[Dataset entries]
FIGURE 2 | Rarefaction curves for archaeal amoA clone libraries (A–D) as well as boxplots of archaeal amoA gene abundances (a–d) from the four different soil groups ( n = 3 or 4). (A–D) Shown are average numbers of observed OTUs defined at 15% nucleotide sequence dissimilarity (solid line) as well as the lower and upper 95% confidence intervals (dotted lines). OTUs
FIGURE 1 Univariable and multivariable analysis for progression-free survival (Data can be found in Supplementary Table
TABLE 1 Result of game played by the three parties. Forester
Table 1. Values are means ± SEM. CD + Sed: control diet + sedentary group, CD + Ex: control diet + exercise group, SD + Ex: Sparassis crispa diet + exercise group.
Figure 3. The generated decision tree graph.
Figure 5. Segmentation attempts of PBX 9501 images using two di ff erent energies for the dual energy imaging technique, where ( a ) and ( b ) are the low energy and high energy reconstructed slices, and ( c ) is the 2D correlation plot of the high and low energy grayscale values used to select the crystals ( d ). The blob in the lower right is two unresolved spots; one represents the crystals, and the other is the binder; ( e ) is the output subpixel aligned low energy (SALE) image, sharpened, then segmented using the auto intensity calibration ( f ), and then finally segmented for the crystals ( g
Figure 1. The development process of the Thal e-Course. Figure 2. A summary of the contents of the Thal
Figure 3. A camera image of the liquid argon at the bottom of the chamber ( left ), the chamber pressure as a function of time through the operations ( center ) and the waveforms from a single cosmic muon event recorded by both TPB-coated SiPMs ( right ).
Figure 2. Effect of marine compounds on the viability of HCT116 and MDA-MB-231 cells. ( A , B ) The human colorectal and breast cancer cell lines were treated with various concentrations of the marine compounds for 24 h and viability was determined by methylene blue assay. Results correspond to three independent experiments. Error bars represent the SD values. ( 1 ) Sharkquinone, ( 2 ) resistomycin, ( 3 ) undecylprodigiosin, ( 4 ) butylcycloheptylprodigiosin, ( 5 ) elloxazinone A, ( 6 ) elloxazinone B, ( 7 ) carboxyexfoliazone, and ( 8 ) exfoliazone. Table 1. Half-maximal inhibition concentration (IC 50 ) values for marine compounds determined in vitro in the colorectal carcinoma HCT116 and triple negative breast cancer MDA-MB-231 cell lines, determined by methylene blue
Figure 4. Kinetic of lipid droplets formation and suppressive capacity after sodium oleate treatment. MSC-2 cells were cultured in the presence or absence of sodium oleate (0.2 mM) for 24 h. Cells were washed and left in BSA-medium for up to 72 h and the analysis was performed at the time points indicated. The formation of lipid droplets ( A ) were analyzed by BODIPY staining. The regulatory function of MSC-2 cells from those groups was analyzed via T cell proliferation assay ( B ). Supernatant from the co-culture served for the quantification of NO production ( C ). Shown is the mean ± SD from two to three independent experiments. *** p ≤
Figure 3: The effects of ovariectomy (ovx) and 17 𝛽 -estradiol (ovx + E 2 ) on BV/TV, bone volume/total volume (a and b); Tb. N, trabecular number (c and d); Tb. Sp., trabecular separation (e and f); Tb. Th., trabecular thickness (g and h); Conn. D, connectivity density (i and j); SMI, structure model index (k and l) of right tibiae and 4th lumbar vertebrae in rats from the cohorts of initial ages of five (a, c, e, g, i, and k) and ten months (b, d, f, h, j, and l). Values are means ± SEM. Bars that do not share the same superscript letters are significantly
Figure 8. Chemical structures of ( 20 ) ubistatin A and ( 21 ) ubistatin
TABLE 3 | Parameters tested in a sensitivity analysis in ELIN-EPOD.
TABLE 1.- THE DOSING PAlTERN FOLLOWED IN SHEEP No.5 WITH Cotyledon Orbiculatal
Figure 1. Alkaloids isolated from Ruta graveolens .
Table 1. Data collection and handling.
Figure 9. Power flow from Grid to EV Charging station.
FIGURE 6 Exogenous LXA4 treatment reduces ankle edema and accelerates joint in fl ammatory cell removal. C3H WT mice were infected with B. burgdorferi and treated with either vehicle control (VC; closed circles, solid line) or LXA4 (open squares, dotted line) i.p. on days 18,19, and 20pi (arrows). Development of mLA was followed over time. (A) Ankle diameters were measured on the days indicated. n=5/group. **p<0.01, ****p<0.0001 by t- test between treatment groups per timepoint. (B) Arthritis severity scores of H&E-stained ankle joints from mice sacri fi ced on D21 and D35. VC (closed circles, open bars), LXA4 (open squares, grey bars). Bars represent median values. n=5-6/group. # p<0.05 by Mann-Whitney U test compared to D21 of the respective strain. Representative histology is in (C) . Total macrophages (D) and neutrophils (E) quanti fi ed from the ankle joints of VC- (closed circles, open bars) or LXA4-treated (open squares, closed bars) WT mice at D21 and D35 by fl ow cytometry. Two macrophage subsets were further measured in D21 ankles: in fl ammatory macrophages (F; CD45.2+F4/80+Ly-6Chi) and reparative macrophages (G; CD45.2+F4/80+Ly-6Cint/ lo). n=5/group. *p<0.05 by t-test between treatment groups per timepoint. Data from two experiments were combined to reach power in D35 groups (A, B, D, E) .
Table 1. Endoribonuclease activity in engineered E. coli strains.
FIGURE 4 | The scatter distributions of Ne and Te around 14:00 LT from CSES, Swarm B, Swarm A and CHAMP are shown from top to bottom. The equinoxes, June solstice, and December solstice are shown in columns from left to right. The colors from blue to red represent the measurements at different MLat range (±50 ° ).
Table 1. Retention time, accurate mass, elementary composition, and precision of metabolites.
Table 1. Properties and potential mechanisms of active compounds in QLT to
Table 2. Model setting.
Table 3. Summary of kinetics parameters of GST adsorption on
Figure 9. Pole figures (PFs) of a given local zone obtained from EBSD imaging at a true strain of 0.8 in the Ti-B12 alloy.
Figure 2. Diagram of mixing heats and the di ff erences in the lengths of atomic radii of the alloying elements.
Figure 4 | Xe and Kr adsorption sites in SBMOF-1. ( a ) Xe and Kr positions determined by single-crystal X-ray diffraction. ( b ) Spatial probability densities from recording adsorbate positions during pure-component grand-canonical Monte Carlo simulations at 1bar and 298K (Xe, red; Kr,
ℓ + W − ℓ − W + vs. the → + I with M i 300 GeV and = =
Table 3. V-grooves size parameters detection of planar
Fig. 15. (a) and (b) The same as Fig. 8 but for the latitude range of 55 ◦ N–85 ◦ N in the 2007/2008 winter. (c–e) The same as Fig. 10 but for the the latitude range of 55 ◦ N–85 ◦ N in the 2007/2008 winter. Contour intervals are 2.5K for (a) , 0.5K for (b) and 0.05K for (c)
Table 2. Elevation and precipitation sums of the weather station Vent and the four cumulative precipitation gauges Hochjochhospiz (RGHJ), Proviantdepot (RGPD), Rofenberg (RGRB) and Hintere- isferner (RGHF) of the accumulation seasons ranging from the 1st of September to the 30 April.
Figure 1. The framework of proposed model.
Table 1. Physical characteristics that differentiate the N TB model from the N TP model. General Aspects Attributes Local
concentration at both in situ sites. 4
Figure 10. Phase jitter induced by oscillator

### Exercise
Your answer should be exactly the lines of the data above, from the first through the line containing "Figure 3. The generated decision tree graph.".

### Response for this exercise
FIGURE 2 | Rarefaction curves for archaeal amoA clone libraries (A–D) as well as boxplots of archaeal amoA gene abundances (a–d) from the four different soil groups ( n = 3 or 4). (A–D) Shown are average numbers of observed OTUs defined at 15% nucleotide sequence dissimilarity (solid line) as well as the lower and upper 95% confidence intervals (dotted lines). OTUs
FIGURE 1 Univariable and multivariable analysis for progression-free survival (Data can be found in Supplementary Table
TABLE 1 Result of game played by the three parties. Forester
Table 1. Values are means ± SEM. CD + Sed: control diet + sedentary group, CD + Ex: control diet + exercise group, SD + Ex: Sparassis crispa diet + exercise group.
Figure 3. The generated decision tree graph.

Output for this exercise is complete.